教え子先生の人柄はそこそこよく話もよく聞いてくれた。腕もよさそうである。そして新たに撮ったレントゲンと手術後,3年後の写真を見比べて言った。

「脊柱管にも神経にも異常はありません。」

えええ!?

手術で埋めた金属やボルトは正常に脊柱管を支え,神経のまわりも確保されているという診断だった。そう考えると実は密かに疑っていた大先生の診断も正しかったことになる。大先生の診察はいつも,

「どうですか。ワンちゃんを亡くしたショックはまだ続いていますか。」

で始まり,

「ペットロス」「心的ストレス」「術後経過良好」

と電子カルテに書き込んで終わっていた。それでは手術直後からの直立できないほどの痛みは何が原因なのだろう。

「筋肉の損傷です。」

教え子先生は事もなげに言った。手術時の切開による筋肉の損傷が大きかったのだろうと推測している。脊柱管を傷めたときと同じく,ボクはジムのマシーンなどでその損傷を悪化させた可能性がある。術後には異常のなかった背骨が今日の写真ではカーブしたまま固まりはじめている。

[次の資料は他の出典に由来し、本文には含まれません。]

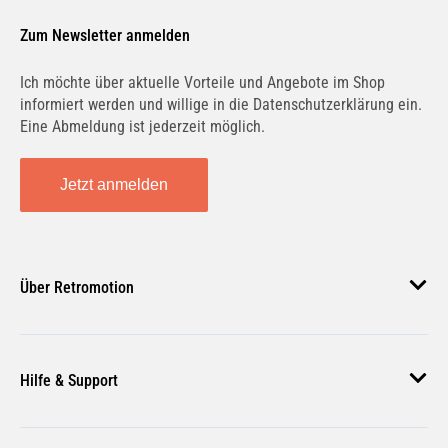
Zum Newsletter anmelden
Ich möchte über aktuelle Vorteile und Angebote im Shop
informiert werden und willige in die Datenschutzerklärung ein.
2.0 TDCi | 103 KW / 140 PS | ab 02/2011 bis
06/2019
Eine Abmeldung ist jederzeit möglich.
Jetzt anmelden
2.0 TDCi | 110 KW / 150 PS | ab 03/2015 bis
06/2019
Über Retromotion
Über uns
2.0 TDCi | 120 KW / 163 PS | ab 12/2010 bis
Hilfe & Support
06/2019
Unsere Jobs
Magazin
Häufige Fragen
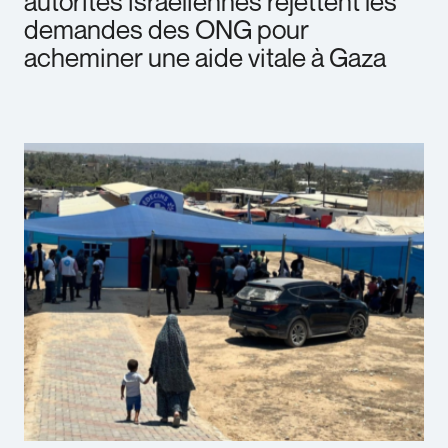
autorités israéliennes rejettent les
demandes des ONG pour
acheminer une aide vitale à Gaza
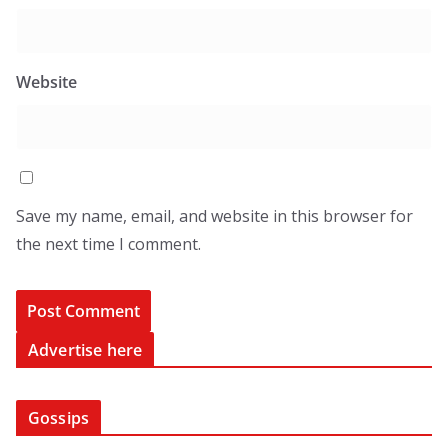
Website
Save my name, email, and website in this browser for
the next time I comment.
Advertise here
Gossips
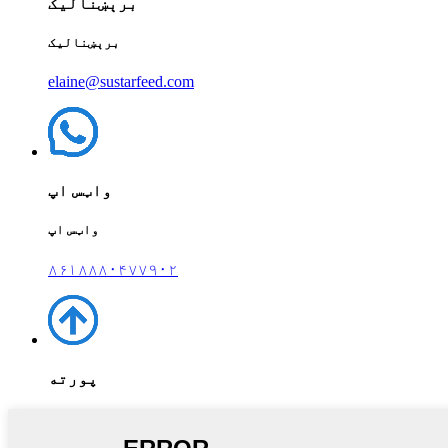
برېښنالیک
برېښنالیک
elaine@sustarfeed.com
واټس اپ
واټس اپ
۸۶۱۸۸۸۰۴۷۷۹۰۲
پورته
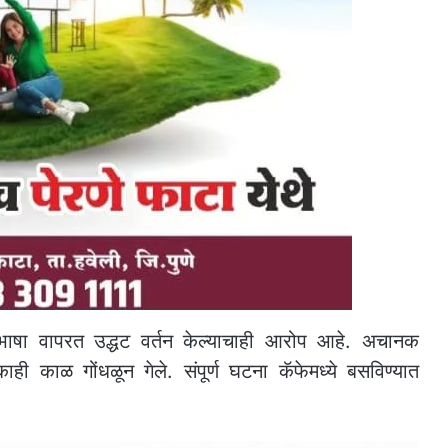
ीची भाषा वापरत उद्धट वर्तन केल्याचाही आरोप आहे. अचानक
ाही काळ गोंधळून गेले. संपूर्ण घटना कॅफेमध्ये बसविण्यात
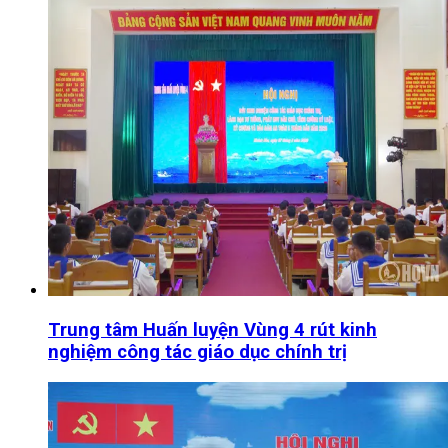
Trung tâm Huấn luyện Vùng 4 rút kinh
nghiệm công tác giáo dục chính trị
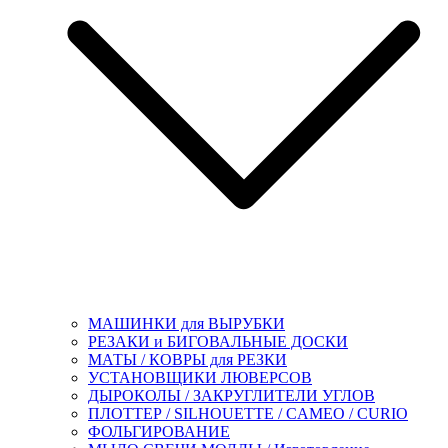
МАШИНКИ для ВЫРУБКИ
РЕЗАКИ и БИГОВАЛЬНЫЕ ДОСКИ
МАТЫ / КОВРЫ для РЕЗКИ
УСТАНОВЩИКИ ЛЮВЕРСОВ
ДЫРОКОЛЫ / ЗАКРУГЛИТЕЛИ УГЛОВ
ПЛОТТЕР / SILHOUETTE / CAMEO / CURIO
ФОЛЬГИРОВАНИЕ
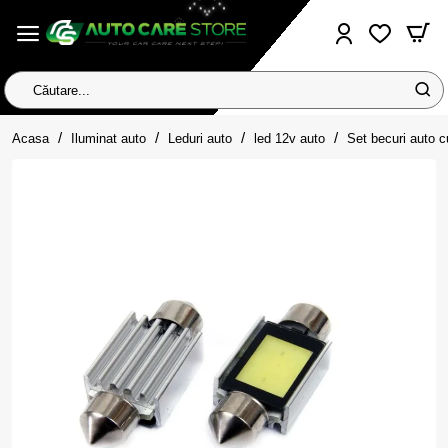
Căutare...
home
Acasa
Iluminat auto
Leduri auto
led 12v auto
Set becuri auto 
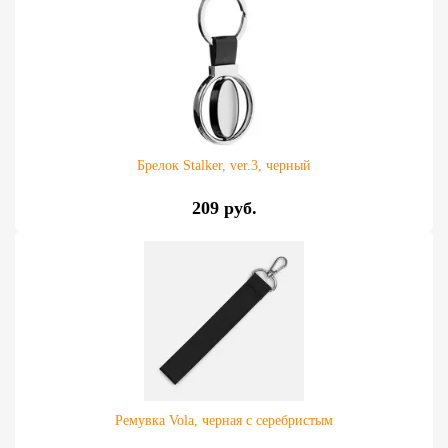
Брелок Stalker, ver.3, черный
209 руб.
Ремувка Vola, черная с серебристым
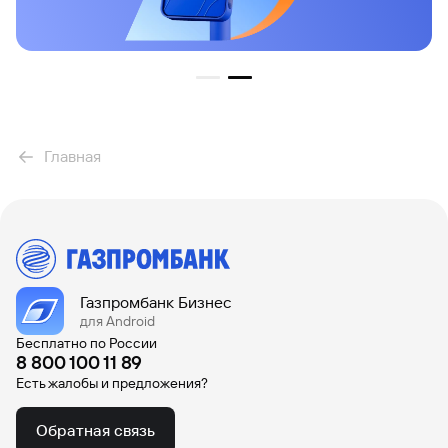
Главная
Газпромбанк Бизнес
для Android
Бесплатно по России
8 800 100 11 89
Есть жалобы и предложения?
Обратная связь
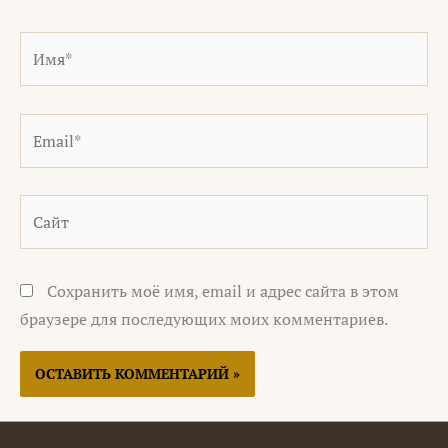
Имя*
Email*
Сайт
Сохранить моё имя, email и адрес сайта в этом
браузере для последующих моих комментариев.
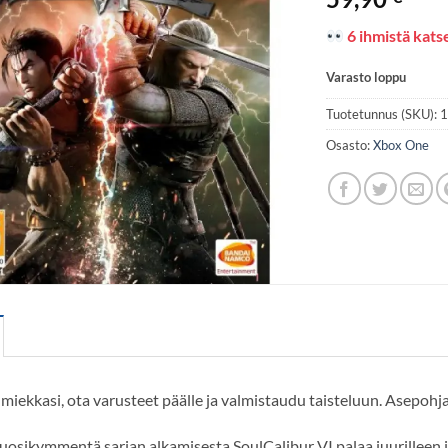
6 ihmistä katse
Varasto loppu
Tuotetunnus (SKU):
Osasto:
Xbox One
 miekkasi, ota varusteet päälle ja valmistaudu taisteluun. Asepohja
uosikymmentä sarjan alkamisesta SoulCalibur VI palaa juurilleen j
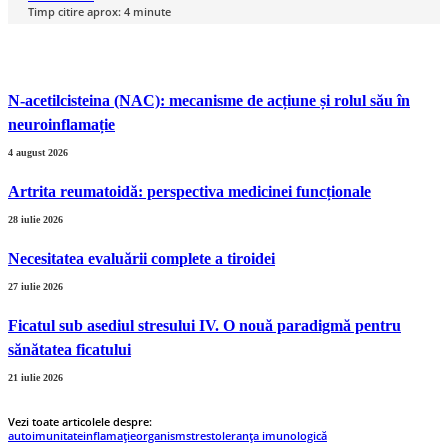
Timp citire aprox:
4
minute
N-acetilcisteina (NAC): mecanisme de acțiune și rolul său în
neuroinflamație
4 august 2026
Artrita reumatoidă: perspectiva medicinei funcționale
28 iulie 2026
Necesitatea evaluării complete a tiroidei
27 iulie 2026
Ficatul sub asediul stresului IV. O nouă paradigmă pentru
sănătatea ficatului
21 iulie 2026
Vezi toate articolele despre:
autoimunitate
inflamație
organism
stres
toleranța imunologică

「このままでは来年には腰が曲がって伸びなくなります。」

そう言って,大先生がくれたのと同じ「腰痛体操」のコピーをくれた。鎮痛剤もボクの言うままに処方してくれた。

骨や神経に異常がない。筋肉ならば回復の可能性があるではないか。ボクの心はとても明るくなった。不安が解消され,痛みの質まで変わって感じられる。専門家の診察とはそういうものだ。大先生が術後の三年間ずっと続けていた診療もそういうことだったのかもしれない。もっとも希望がいくら沸いても立っていることのできないほどの痛みは変わらない。